I can read about the theory behind this and believe it to be true (Stack Exchange Answer -machine learning - Why do RNNs have a tendency to suffer from vanishing/exploding gradient? - Cross Validated / arxiv paper - Pascanu et al 2012 / Nielsen 2019 book neuralnetworksanddeeplearningcom ).
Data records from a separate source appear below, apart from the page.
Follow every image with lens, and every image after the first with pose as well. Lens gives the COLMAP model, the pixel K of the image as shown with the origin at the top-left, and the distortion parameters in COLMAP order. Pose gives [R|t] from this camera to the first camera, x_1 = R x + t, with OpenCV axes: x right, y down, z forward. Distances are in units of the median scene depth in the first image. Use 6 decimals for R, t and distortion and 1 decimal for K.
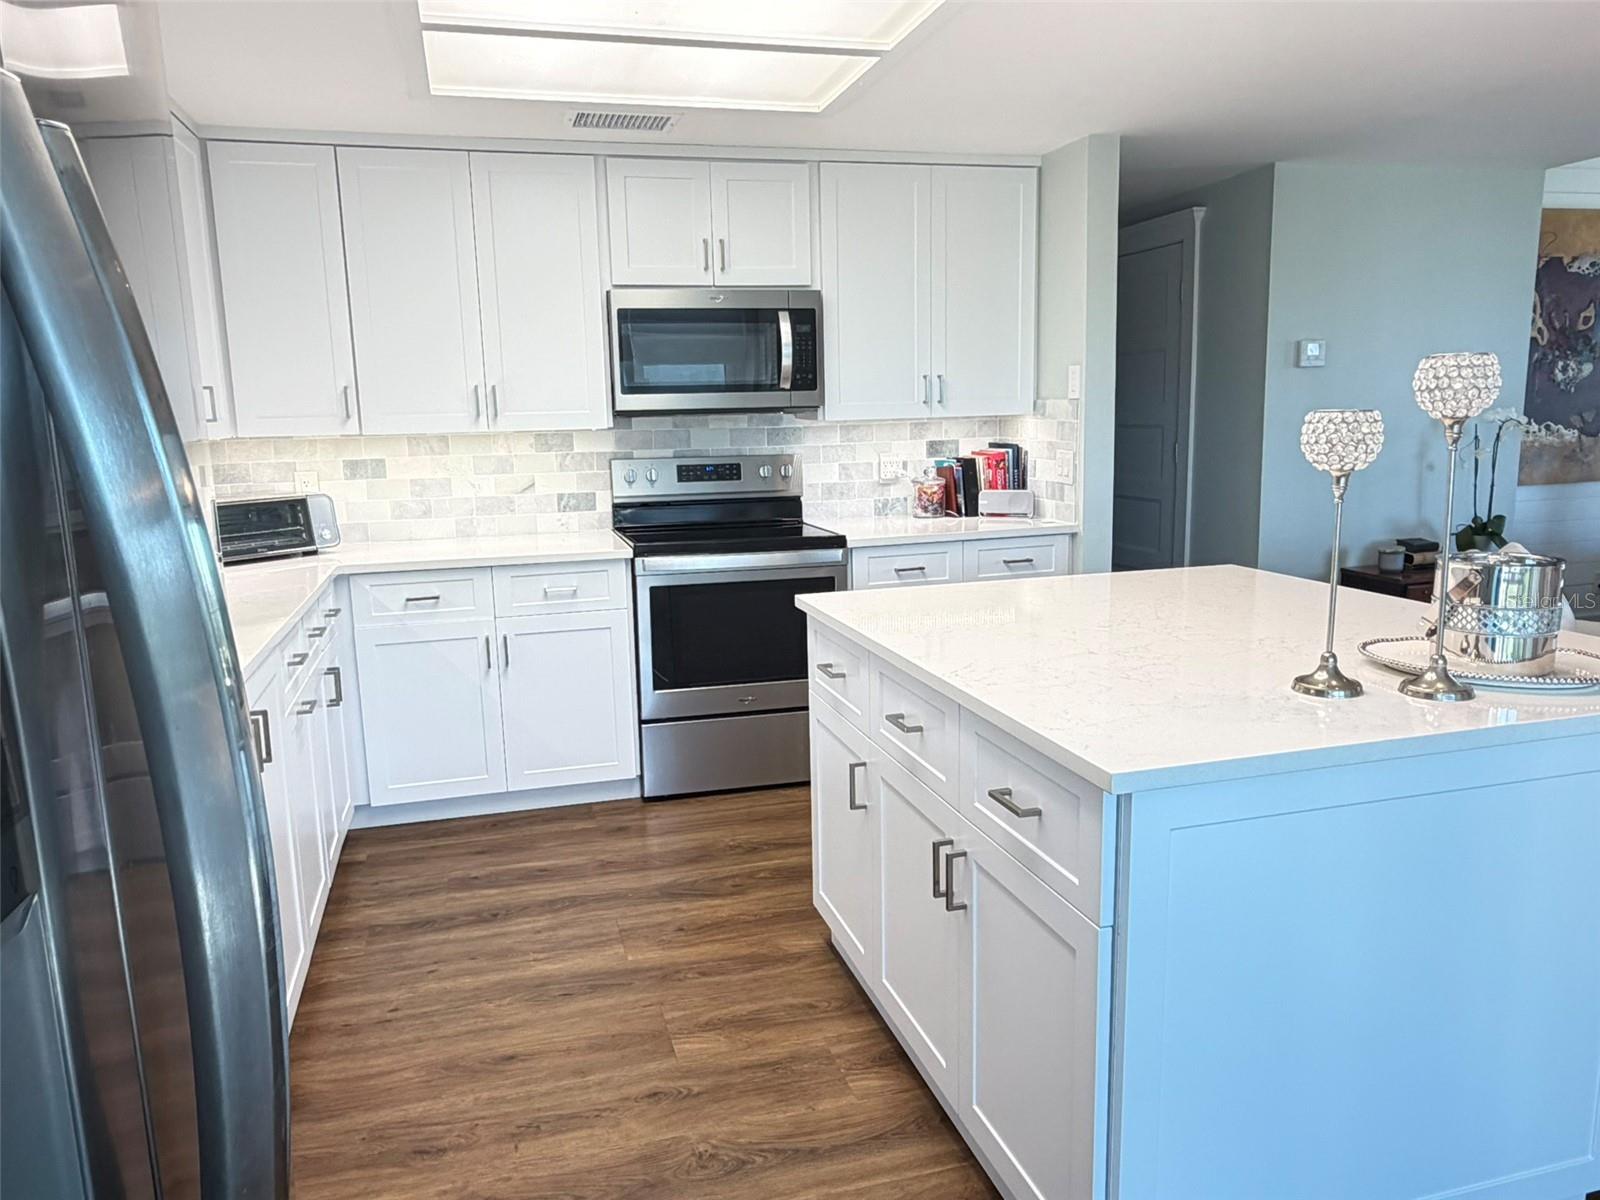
lens RADIAL K [[1118.9, 0, 770.1], [0, 1118.9, 599.0], [0, 0, 1]] dist [0.000762, -0.030515]
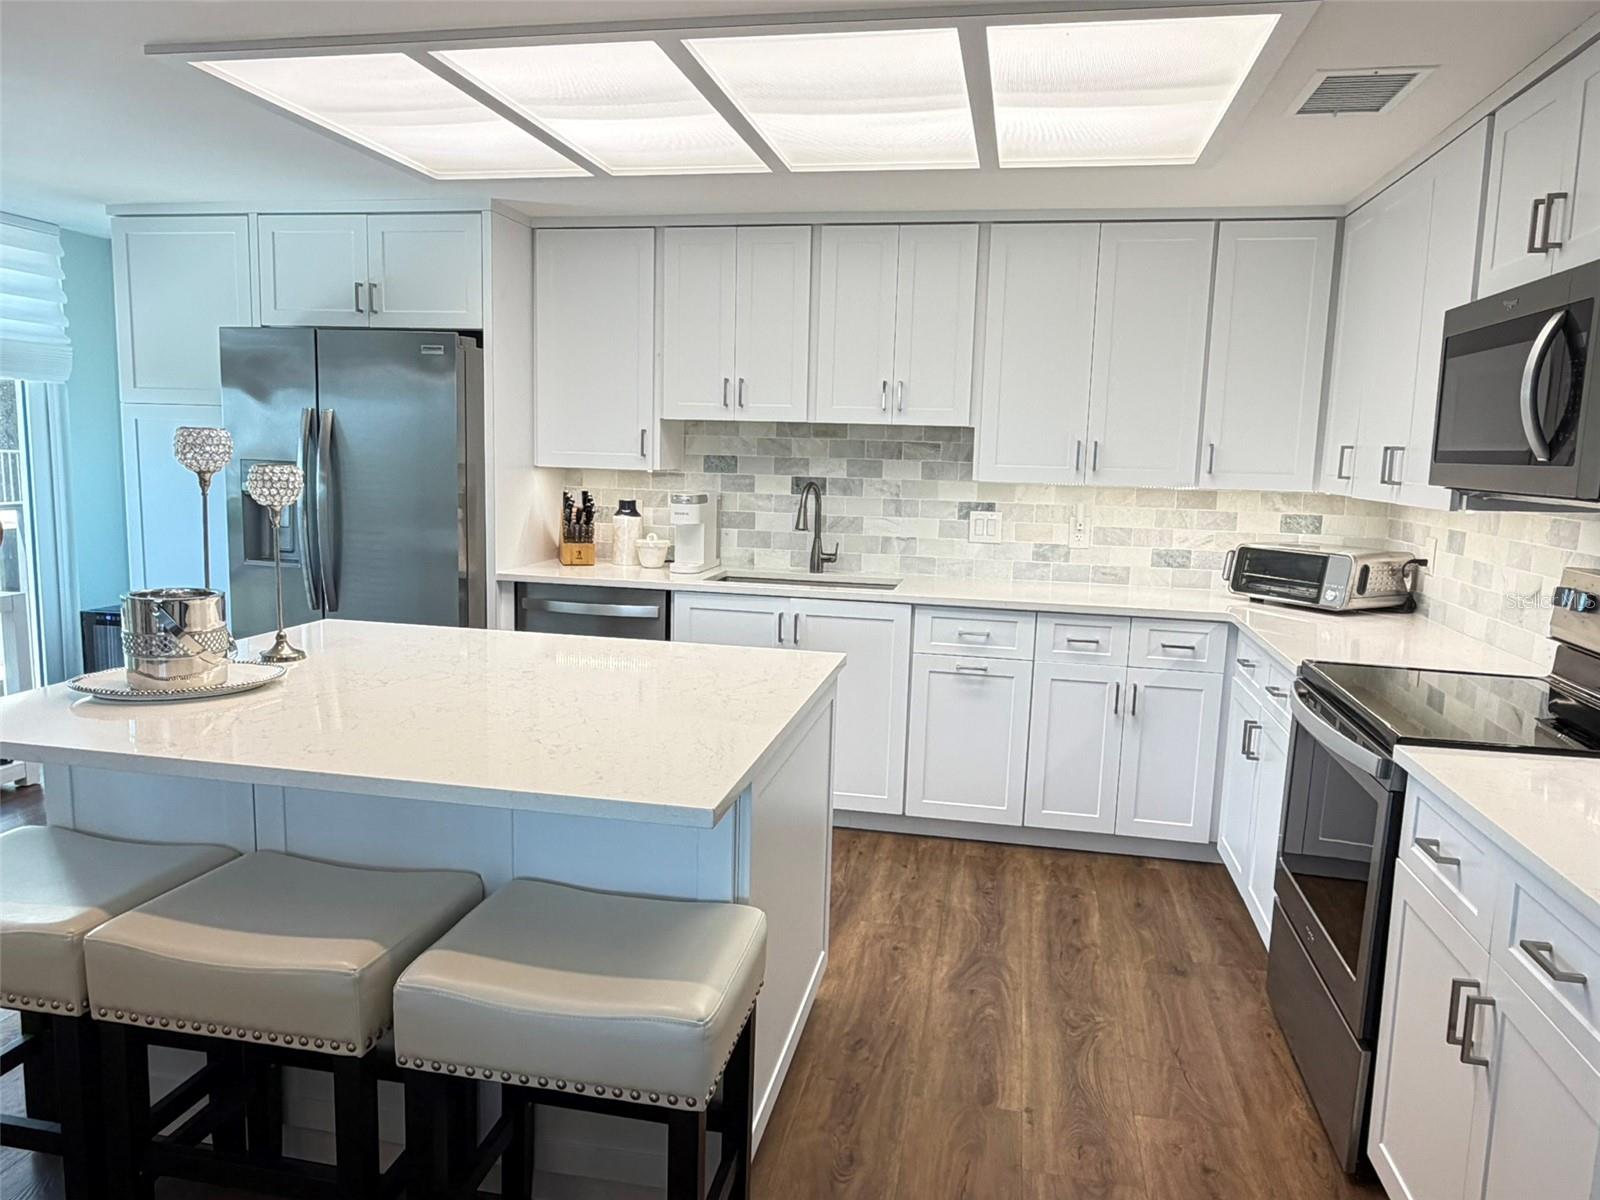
lens RADIAL K [[1119.7, 0, 800.2], [0, 1119.7, 639.9], [0, 0, 1]] dist [0.000906, 0.001578]
pose [[-0.443709, 0.162829, -0.881254, 0.449634], [-0.170948, 0.949920, 0.261588, -0.129843], [0.879715, 0.266718, -0.393653, 0.667254]]
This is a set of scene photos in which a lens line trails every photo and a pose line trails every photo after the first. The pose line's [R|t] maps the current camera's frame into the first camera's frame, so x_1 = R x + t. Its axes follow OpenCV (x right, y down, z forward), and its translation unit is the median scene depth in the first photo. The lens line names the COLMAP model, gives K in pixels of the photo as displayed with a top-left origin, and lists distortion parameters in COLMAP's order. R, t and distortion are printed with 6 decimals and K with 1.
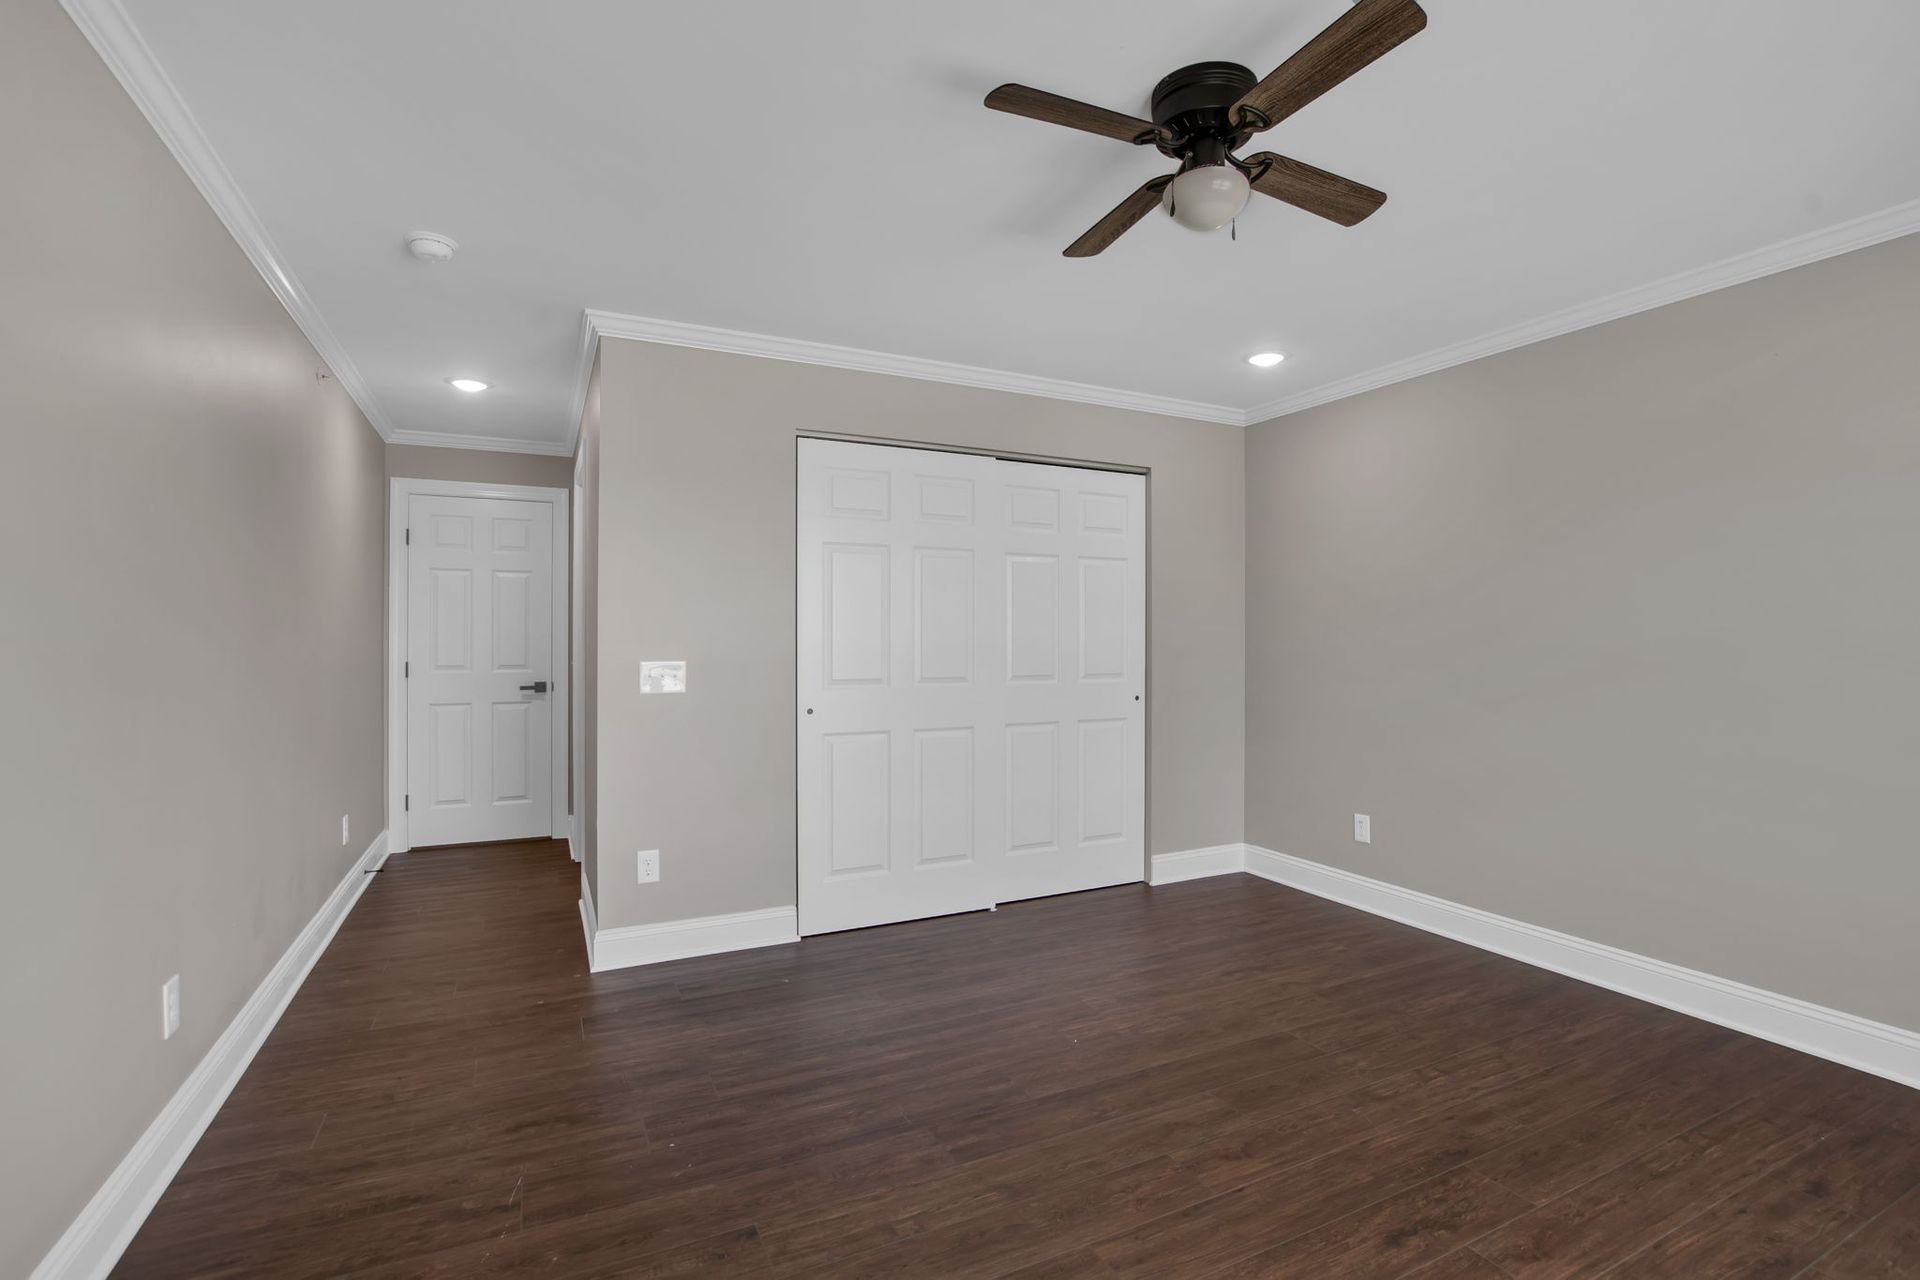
lens RADIAL K [[905.2, 0, 963.2], [0, 905.2, 637.6], [0, 0, 1]] dist [-0.027630, 0.001850]
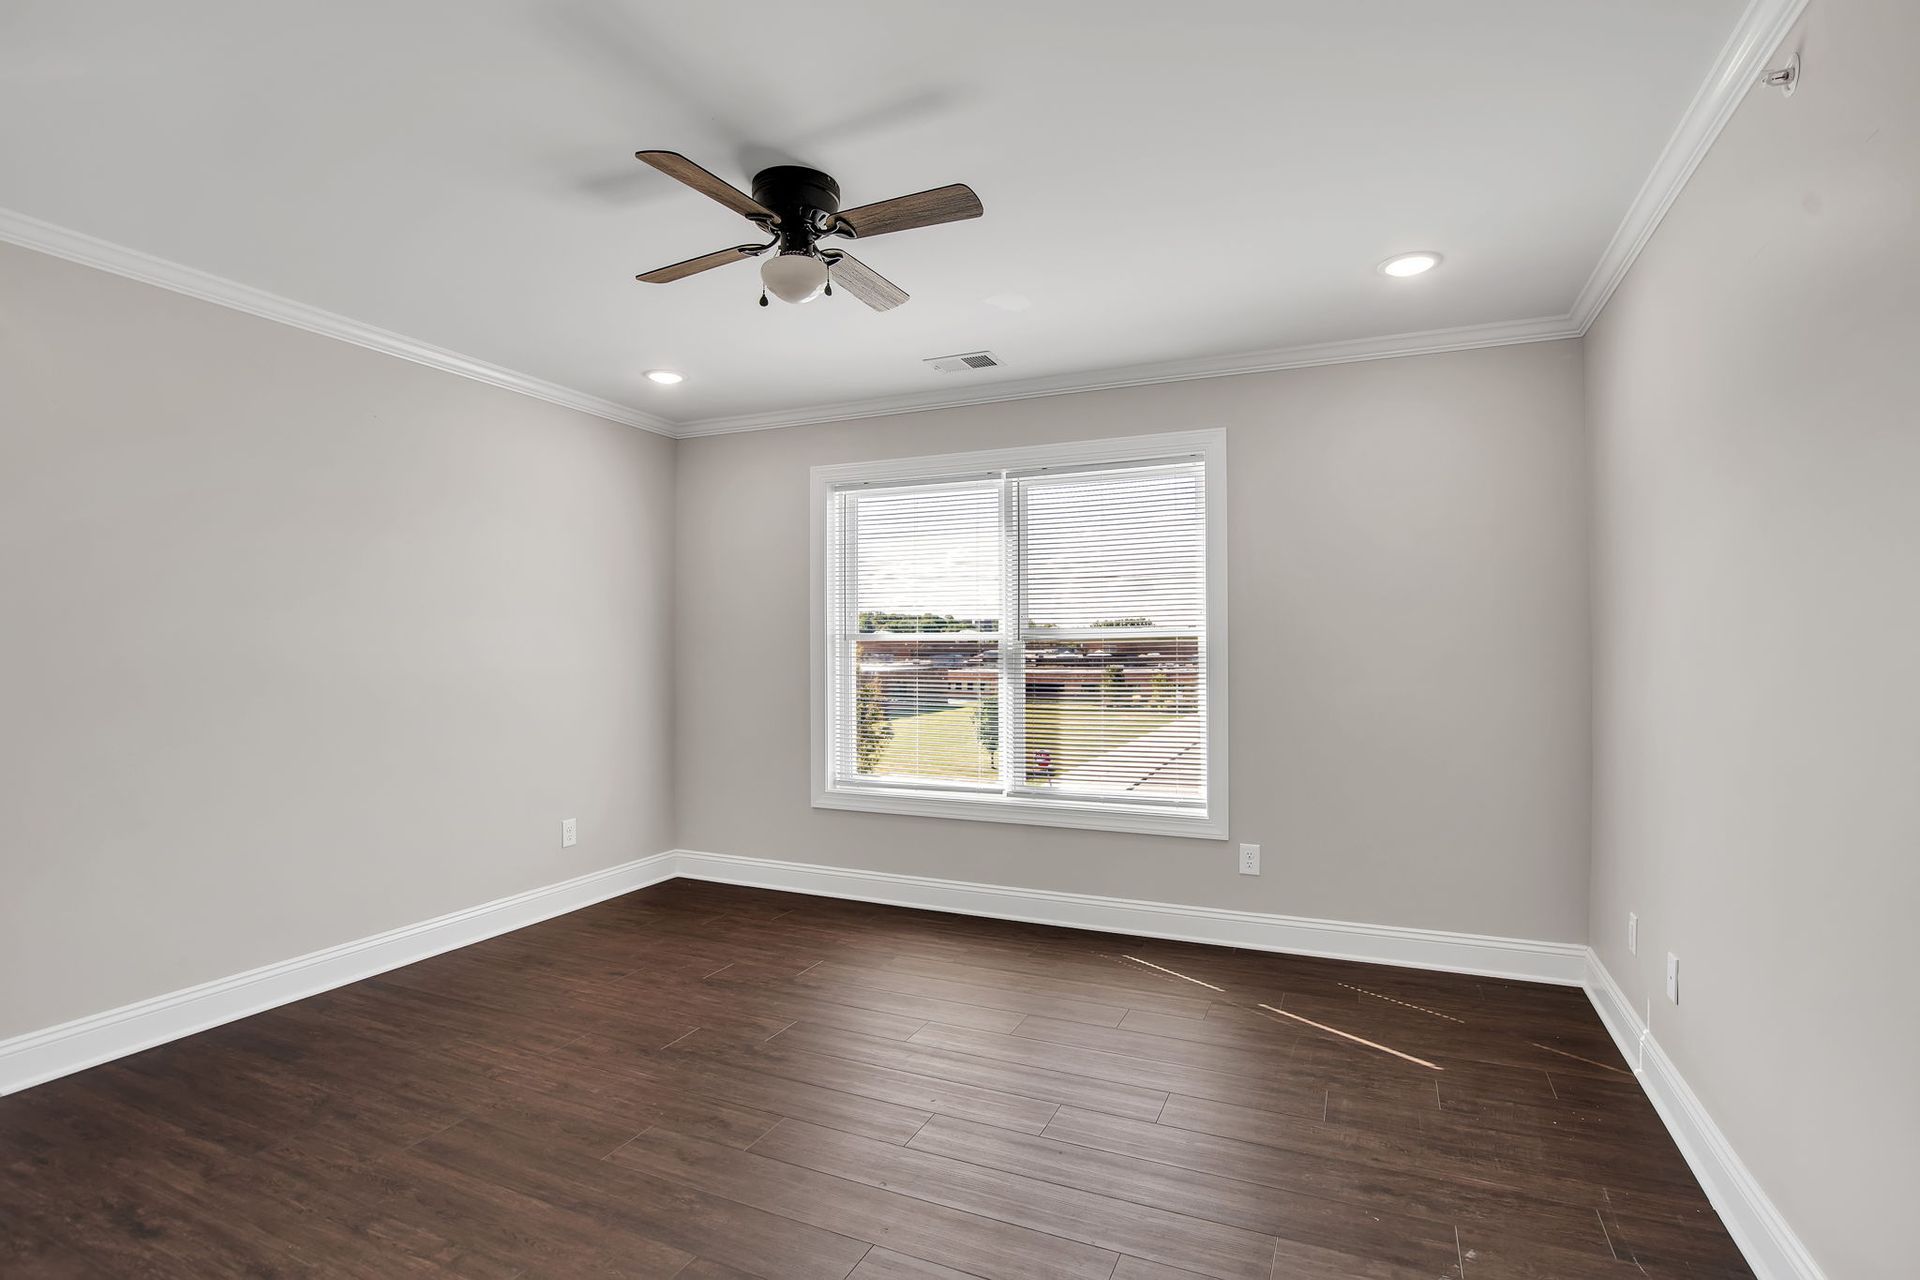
lens RADIAL K [[895.1, 0, 960.0], [0, 895.1, 640.0], [0, 0, 1]] dist [-0.000874, 0.000268]
pose [[-0.630063, 0.010572, 0.776472, -0.649854], [0.004850, 0.999941, -0.009680, 0.006371], [-0.776529, -0.002333, -0.630078, 1.307197]]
But I want to create an experiment to demonstrate that it is true.

I have tried mocking up something here.

The main questions I have:

  1. My hypothesis is that the increased seq_length makes the gradient issues worse, however I don’t see much evidence for this, despite expecting it to be true based on my reading of the above literature

  2. Perhaps my design of the experiment is wrong, I am using the following code to extract the gradients:

if "flat_grads" not in globals().keys():
# if True:
    lstm.zero_grad()

    for ix, data_dict in enumerate(tqdm(all_dl, desc="Calculating Parameter Gradients")):
        x_d = data_dict["x_d"]
        y = data_dict["y"]

        # run forward pass
        y_hat = lstm(data_dict)
        loss = loss_fn(y.squeeze(), y_hat.squeeze())
        loss.backward()
    
    # get the gradients for all of the parameters
    lstm_grads = [pm.grad for pm in lstm.lstm.parameters()]
    flat_grads = np.concatenate([p.flatten() for p in lstm_grads])

Expecting that loss.backward() and pm.grad are enough to calculate the gradients of each parameter.

Is this the correct way to go about this?